Strength training to balance your body for better self carriage does several things:

  1. Strength teaches your body there are other muscles to engage when you are riding (your brain finds the ‘on’ switch)
  2. Strength enables you to have more stamina. Balanced strength delays the moment when fatigue forces your body into its old or unproductive habits.
  3. Strength (combined with the flexibility) makes suppleness because it allows you to relax into proper carriage because the muscle fibres are balanced and you do not have to constantly correct your position.

I like to explain it like this: a rider needs strength so that they never have to use force.(Except for rare moments such as position changes in games or cross-country jumping which would potentially injure the rider if they were not appropriately conditioned for moments requiring a combination of strength and speed.) Otherwise, force (or tension) happens when the rider must fight their own body, or when the rider’s body is blocking the horse, and the rider feels they must push (or pull) the horse not realizing that their own body is responsible for his lack of engagement.

The difficulty in strengthening areas of your body opposite to the riding tendency, is that it cannot be done on the horse. Practically speaking, you will not ride around lifting your legs way out to the side constantly to improve the outer thigh strength to balance your formerly tight inner thighs. You would not ride around lifting your toes constantly to strengthen the front of your shins because while it might be interesting for you, it would be confusing and ‘busy’ to your horse, and not good use of your time in the saddle.

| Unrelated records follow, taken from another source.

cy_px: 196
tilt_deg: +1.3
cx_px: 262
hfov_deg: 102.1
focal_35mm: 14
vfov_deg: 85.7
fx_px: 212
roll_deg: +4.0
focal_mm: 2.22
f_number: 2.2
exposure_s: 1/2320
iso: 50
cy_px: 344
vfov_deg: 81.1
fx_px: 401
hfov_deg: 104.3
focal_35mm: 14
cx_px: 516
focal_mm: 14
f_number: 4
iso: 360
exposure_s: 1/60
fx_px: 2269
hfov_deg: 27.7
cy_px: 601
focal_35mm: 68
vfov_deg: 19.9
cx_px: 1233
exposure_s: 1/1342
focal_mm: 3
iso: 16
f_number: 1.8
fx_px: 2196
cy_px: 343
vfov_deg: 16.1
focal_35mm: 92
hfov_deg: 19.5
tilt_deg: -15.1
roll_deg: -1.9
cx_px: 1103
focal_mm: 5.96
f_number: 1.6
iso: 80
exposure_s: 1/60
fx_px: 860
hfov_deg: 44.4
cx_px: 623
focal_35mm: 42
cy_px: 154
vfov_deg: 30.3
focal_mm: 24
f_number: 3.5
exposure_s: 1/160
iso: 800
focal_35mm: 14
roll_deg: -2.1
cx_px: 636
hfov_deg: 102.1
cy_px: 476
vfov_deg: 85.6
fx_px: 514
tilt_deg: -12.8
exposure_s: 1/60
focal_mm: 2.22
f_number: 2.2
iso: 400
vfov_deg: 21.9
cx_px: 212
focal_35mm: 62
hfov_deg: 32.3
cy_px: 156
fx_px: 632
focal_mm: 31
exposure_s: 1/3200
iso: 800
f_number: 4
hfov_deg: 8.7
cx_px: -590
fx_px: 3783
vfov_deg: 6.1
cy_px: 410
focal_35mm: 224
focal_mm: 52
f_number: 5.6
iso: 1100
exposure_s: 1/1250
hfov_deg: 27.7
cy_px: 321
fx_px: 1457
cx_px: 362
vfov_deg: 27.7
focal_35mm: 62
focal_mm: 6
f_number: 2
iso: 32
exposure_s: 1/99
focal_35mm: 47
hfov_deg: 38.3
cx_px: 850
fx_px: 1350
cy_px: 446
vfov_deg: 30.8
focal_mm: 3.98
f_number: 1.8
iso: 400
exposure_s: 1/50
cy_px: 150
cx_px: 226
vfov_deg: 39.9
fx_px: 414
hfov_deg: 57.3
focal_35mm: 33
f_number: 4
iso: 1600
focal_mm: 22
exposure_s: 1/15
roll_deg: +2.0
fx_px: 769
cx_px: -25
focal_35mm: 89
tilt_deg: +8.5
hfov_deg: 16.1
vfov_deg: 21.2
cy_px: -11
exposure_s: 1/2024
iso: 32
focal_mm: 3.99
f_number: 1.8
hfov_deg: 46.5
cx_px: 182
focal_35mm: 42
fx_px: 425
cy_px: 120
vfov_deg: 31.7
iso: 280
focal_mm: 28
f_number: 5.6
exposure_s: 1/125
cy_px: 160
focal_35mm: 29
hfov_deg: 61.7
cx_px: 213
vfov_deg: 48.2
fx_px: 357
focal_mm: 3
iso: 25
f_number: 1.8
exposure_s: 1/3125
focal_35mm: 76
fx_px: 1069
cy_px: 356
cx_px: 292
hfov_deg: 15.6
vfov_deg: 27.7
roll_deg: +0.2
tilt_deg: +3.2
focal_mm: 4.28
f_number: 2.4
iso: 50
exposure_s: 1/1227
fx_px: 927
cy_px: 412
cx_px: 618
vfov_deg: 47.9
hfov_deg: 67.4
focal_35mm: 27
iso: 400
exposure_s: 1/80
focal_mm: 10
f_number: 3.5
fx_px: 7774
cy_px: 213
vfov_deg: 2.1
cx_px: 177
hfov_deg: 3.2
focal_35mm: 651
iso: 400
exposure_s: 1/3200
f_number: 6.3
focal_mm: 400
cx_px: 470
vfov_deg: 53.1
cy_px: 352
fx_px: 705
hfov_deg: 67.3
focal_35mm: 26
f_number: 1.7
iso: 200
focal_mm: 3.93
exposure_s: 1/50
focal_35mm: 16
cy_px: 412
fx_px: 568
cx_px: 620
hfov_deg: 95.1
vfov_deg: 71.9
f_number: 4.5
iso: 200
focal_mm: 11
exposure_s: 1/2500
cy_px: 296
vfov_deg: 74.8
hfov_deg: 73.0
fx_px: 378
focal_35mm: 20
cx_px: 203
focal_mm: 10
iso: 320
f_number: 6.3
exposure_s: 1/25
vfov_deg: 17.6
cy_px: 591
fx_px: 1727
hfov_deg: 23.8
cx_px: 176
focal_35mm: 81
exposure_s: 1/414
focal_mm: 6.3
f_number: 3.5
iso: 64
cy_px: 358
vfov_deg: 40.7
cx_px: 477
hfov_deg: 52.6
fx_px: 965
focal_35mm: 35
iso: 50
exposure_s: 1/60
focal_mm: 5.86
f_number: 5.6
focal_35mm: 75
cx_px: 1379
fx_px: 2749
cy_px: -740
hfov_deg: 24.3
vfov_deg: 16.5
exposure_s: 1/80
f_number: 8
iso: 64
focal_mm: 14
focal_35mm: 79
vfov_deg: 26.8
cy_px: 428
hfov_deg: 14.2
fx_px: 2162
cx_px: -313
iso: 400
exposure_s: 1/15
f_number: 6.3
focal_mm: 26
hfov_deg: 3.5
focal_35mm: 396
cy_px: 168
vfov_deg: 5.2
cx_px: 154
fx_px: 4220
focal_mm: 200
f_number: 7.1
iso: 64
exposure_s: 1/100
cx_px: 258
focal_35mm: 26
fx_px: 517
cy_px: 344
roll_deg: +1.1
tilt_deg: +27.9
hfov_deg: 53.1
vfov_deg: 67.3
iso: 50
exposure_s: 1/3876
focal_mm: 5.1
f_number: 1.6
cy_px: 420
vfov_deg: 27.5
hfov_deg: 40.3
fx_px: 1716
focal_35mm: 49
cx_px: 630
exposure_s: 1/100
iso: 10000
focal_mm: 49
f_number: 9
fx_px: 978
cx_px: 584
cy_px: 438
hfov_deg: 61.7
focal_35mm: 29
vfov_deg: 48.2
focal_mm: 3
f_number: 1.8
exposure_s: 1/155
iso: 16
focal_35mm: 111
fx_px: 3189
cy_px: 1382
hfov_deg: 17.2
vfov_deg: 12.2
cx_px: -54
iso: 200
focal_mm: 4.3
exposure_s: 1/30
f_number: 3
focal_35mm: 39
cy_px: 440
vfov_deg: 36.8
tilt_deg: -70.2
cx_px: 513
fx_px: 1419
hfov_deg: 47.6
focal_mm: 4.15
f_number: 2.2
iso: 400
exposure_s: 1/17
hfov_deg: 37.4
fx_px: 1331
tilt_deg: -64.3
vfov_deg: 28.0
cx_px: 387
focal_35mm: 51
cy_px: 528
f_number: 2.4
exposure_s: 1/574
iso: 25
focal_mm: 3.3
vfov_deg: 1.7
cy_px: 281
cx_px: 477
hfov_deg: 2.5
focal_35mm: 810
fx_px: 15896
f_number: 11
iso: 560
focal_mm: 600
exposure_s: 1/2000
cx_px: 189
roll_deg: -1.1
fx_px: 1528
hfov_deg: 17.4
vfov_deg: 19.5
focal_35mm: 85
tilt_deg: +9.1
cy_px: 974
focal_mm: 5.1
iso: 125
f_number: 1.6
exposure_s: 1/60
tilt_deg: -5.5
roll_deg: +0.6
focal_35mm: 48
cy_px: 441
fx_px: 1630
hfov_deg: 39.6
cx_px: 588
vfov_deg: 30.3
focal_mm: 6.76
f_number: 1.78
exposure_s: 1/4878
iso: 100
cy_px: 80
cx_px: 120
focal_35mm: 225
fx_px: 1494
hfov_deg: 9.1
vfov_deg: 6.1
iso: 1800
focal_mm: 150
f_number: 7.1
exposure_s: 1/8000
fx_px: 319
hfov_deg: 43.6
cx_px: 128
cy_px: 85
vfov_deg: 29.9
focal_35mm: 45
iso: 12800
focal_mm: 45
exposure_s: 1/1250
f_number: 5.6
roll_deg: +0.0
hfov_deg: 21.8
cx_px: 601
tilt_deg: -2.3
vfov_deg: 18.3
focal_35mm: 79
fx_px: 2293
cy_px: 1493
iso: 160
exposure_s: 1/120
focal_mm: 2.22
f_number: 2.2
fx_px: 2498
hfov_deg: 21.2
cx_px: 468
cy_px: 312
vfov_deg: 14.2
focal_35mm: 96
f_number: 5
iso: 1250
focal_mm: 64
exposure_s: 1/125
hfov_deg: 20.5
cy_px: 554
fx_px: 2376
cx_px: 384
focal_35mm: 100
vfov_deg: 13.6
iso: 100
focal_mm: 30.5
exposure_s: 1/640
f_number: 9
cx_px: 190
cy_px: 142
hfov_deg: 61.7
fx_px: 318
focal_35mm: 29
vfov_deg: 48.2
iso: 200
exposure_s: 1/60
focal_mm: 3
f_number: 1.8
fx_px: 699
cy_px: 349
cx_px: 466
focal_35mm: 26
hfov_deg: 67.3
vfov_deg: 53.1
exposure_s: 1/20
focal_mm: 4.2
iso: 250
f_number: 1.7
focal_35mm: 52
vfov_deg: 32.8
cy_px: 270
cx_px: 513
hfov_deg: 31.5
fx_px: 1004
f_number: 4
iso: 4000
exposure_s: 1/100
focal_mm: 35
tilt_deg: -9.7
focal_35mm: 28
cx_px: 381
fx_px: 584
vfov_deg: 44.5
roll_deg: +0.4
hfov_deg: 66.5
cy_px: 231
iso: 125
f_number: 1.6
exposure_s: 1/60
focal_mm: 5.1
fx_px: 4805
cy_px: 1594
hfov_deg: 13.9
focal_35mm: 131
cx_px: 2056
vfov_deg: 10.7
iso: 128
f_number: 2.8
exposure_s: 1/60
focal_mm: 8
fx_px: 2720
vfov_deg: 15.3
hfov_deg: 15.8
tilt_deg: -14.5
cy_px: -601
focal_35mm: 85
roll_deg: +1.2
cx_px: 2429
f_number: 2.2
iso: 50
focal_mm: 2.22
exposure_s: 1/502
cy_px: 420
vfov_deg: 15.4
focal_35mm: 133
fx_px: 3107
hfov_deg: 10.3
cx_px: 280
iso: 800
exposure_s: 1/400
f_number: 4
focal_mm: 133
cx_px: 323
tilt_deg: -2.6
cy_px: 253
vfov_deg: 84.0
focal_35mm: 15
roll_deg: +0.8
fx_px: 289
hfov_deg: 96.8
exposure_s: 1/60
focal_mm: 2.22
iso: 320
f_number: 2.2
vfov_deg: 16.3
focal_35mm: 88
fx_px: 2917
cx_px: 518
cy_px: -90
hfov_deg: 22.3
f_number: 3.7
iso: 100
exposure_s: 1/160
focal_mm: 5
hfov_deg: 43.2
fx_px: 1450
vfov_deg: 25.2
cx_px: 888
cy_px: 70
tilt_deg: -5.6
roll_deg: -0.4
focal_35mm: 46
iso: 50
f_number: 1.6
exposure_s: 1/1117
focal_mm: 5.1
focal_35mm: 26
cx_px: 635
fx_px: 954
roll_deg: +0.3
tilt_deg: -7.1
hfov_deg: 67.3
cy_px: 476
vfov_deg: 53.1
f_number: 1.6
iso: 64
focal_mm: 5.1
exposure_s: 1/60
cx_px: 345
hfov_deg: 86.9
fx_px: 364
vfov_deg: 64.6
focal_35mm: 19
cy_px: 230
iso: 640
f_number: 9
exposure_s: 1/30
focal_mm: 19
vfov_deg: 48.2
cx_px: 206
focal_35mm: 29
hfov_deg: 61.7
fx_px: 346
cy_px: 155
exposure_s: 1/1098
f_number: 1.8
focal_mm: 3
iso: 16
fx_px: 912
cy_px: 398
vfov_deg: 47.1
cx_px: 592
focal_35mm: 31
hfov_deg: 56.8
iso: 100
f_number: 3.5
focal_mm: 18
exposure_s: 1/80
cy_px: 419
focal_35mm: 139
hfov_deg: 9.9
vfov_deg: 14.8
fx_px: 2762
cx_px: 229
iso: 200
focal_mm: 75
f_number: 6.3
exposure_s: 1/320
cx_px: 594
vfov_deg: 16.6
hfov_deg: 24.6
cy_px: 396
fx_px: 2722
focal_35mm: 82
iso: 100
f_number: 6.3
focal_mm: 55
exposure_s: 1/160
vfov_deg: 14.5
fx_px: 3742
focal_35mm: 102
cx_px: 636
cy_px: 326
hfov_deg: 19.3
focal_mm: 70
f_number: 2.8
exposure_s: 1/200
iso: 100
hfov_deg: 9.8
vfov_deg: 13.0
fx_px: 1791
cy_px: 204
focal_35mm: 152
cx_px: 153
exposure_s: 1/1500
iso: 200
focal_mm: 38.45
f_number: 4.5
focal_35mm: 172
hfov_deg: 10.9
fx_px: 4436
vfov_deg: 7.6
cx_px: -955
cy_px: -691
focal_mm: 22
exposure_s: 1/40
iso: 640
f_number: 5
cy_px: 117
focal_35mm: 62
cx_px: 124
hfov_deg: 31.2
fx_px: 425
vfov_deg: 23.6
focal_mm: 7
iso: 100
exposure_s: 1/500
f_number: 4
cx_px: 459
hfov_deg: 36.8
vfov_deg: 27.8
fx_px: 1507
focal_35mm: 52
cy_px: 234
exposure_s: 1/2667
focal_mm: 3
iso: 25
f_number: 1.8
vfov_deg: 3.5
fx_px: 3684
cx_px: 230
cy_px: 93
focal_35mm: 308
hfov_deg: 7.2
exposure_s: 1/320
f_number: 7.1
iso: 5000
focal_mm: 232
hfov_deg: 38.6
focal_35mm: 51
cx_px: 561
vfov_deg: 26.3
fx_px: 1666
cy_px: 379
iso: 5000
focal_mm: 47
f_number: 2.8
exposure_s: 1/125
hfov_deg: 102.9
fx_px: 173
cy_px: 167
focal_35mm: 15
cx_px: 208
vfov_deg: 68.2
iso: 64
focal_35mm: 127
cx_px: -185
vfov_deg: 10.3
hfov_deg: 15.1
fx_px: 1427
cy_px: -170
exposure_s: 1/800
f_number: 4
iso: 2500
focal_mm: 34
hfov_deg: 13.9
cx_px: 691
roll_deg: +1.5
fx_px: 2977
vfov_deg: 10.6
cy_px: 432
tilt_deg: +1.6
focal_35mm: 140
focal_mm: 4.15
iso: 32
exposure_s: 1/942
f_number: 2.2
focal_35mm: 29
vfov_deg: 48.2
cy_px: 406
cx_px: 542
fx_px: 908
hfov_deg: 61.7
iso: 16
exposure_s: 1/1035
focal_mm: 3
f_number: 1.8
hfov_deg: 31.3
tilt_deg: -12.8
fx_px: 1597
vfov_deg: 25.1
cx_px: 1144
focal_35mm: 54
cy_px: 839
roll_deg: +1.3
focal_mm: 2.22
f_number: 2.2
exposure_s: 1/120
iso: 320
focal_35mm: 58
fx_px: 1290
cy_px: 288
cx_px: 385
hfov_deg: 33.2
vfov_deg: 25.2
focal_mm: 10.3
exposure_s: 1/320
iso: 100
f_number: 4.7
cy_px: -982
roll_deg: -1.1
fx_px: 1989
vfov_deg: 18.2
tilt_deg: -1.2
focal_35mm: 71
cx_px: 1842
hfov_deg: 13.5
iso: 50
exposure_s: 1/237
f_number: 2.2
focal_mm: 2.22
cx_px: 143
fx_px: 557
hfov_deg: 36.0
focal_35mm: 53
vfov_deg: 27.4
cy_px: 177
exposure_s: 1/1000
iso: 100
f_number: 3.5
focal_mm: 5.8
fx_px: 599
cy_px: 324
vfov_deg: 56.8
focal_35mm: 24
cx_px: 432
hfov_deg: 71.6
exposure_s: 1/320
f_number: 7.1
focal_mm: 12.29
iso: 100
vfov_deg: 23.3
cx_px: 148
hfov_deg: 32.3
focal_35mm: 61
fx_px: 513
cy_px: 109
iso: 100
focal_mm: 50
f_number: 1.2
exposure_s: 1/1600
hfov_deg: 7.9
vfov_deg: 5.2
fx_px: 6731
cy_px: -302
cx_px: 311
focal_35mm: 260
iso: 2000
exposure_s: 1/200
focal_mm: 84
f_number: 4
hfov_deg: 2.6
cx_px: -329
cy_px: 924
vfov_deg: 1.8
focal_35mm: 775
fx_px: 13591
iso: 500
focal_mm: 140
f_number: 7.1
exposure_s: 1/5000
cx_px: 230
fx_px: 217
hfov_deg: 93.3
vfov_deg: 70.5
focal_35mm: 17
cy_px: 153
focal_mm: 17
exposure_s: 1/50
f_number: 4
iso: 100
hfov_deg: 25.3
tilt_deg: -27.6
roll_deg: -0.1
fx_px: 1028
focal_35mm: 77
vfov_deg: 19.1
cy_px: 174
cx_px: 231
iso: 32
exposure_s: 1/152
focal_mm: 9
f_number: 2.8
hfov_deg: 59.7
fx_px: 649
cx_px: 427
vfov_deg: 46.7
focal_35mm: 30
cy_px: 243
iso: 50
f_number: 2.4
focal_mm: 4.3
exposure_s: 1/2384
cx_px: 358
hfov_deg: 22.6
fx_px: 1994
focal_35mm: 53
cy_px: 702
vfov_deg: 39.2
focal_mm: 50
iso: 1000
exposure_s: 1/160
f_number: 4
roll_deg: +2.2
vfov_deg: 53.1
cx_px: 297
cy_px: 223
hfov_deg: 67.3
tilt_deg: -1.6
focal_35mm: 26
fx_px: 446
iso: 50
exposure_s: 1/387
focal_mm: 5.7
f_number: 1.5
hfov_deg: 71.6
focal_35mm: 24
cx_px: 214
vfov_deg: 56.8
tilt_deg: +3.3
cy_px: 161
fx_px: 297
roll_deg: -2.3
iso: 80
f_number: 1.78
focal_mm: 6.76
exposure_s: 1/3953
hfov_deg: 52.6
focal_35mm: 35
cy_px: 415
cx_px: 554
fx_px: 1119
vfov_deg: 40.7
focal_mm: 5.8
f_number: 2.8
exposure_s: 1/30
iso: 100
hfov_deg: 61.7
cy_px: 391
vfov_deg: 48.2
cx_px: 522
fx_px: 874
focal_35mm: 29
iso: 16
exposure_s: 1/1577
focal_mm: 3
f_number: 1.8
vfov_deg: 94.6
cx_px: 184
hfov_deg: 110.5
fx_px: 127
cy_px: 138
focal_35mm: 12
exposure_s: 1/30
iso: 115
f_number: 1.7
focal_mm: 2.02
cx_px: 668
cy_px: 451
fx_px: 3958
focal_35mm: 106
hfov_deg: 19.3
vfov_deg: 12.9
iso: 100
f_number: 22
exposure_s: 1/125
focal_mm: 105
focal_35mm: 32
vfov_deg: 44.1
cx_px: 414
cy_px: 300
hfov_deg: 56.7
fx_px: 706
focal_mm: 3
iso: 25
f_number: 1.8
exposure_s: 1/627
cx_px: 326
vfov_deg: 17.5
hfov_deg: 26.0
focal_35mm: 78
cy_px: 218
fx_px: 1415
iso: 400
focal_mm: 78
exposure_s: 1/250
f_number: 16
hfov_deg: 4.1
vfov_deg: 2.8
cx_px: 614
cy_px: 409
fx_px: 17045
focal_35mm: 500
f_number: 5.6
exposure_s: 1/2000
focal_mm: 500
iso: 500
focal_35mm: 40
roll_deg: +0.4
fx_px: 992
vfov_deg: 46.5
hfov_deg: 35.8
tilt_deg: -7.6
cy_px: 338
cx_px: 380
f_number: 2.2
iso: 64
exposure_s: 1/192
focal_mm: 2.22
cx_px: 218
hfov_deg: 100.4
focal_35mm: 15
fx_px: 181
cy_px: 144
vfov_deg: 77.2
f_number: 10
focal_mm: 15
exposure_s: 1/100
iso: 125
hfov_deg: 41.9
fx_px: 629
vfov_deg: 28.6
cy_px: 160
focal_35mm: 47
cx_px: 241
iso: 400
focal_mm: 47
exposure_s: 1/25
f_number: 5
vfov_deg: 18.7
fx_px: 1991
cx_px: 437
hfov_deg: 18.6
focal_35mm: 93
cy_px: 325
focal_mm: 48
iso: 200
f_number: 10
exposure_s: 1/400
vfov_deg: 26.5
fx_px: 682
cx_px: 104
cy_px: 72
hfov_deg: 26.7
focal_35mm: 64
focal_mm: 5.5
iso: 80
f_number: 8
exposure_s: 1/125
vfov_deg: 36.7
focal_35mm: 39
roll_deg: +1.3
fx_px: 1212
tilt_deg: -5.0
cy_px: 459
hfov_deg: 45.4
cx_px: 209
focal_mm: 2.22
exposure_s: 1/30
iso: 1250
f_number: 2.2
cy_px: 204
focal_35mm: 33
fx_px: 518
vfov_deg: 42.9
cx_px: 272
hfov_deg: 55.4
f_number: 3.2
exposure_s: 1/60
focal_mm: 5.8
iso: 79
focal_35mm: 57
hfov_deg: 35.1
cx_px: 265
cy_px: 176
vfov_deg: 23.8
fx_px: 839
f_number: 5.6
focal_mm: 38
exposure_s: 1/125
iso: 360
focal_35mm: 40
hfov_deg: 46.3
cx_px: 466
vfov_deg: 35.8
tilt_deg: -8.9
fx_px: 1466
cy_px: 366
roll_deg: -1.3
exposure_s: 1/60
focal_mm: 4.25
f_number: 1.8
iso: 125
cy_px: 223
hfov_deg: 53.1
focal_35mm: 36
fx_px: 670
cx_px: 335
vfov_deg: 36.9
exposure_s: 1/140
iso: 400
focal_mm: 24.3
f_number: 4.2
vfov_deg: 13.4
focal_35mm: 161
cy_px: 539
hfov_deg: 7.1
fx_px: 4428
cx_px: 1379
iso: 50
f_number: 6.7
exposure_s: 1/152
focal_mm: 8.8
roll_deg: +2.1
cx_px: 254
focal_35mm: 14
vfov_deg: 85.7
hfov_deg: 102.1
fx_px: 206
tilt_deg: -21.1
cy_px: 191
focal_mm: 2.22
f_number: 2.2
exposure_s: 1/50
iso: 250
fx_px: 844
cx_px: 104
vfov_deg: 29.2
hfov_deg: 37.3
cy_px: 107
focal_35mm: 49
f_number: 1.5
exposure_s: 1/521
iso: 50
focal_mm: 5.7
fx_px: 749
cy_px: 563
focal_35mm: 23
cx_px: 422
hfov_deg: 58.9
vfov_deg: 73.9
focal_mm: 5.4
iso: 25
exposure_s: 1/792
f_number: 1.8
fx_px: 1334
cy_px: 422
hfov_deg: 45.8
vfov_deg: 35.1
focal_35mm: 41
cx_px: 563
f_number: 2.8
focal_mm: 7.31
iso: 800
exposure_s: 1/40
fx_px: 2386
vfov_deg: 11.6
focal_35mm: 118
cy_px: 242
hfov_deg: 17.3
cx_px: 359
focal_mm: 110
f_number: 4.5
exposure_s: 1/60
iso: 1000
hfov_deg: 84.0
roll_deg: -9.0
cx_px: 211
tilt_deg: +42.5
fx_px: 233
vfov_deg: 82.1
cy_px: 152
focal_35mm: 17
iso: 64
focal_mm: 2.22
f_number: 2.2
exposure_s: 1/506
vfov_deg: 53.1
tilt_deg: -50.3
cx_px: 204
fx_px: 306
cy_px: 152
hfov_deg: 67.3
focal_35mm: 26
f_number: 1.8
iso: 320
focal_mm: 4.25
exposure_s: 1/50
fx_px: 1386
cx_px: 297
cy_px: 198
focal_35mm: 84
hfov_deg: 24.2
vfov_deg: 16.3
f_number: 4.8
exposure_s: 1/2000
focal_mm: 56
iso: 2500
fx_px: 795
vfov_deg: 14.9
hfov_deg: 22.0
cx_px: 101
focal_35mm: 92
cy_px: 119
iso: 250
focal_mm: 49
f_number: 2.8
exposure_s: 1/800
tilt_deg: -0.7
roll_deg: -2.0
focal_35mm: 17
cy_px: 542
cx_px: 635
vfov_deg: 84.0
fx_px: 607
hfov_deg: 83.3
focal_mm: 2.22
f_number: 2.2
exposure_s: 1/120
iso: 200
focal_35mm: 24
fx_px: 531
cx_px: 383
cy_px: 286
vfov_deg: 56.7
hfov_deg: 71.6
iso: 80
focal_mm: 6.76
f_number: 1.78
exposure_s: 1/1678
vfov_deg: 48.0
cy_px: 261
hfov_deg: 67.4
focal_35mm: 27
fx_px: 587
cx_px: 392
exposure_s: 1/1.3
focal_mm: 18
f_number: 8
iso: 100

Some very easy exercises riders can do to create more balanced, leg lengthening strength, are leg raises, and foot exercises. Both of these exercises can be done with no equipment at all. As you build endurance with no equipment, you can add resistance to increase your strength by using resistance tubing or exercise elastics.

Hip Abduction & Extension


  1. Start on all fours with your spine neutral. You should not have a hollow back. You should have a slight feeling of rolling your tailbone under you and pulling your stomach up. The core engagement required to maintain a neutral spine in this position is the same as what you need to maintain an upright pelvis in the saddle, so you are getting a bonus postural strengthening when you are doing this exercise.
  2. Lift your leg to the side. Your goal is to eventually raise your knee to parallel with the floor, while keeping your spine neutral. Only raise your knee as high as you can while maintaining a strong neutral spine. You should feel your core engage more, the higher you lift.
  3. Bring your knee back down, and raise your leg out behind you, keeping your spine neutral.? If you are engaging your (stomach and low back in this case) correctly, you will not be able to lift your leg very high. At the height of the movement you should have a feeling of fighting your own body to maintain the lift without allowing your back to hollow. You should feel a cramp in the gluteals.

Toe Extension and Flexion

  1. Sit on the floor directly on your seatbones with your back straight. If you do not have the postural strength to sit straight, sit against a wall. Pull your toe back. Repeat until you feel a burning in your shins. You should work your way up to about 30 repetitions before you feel the burning. If you feel it much earlier, this tells you that you really do not have the stamina in your lower legs for the length of your ride.
  2. In the same position, push your toe forward. Stay focused on pushing from the top of your foot, not flexing your calves. They will shorten, but make the movement from the front of your leg, not from the calves so much.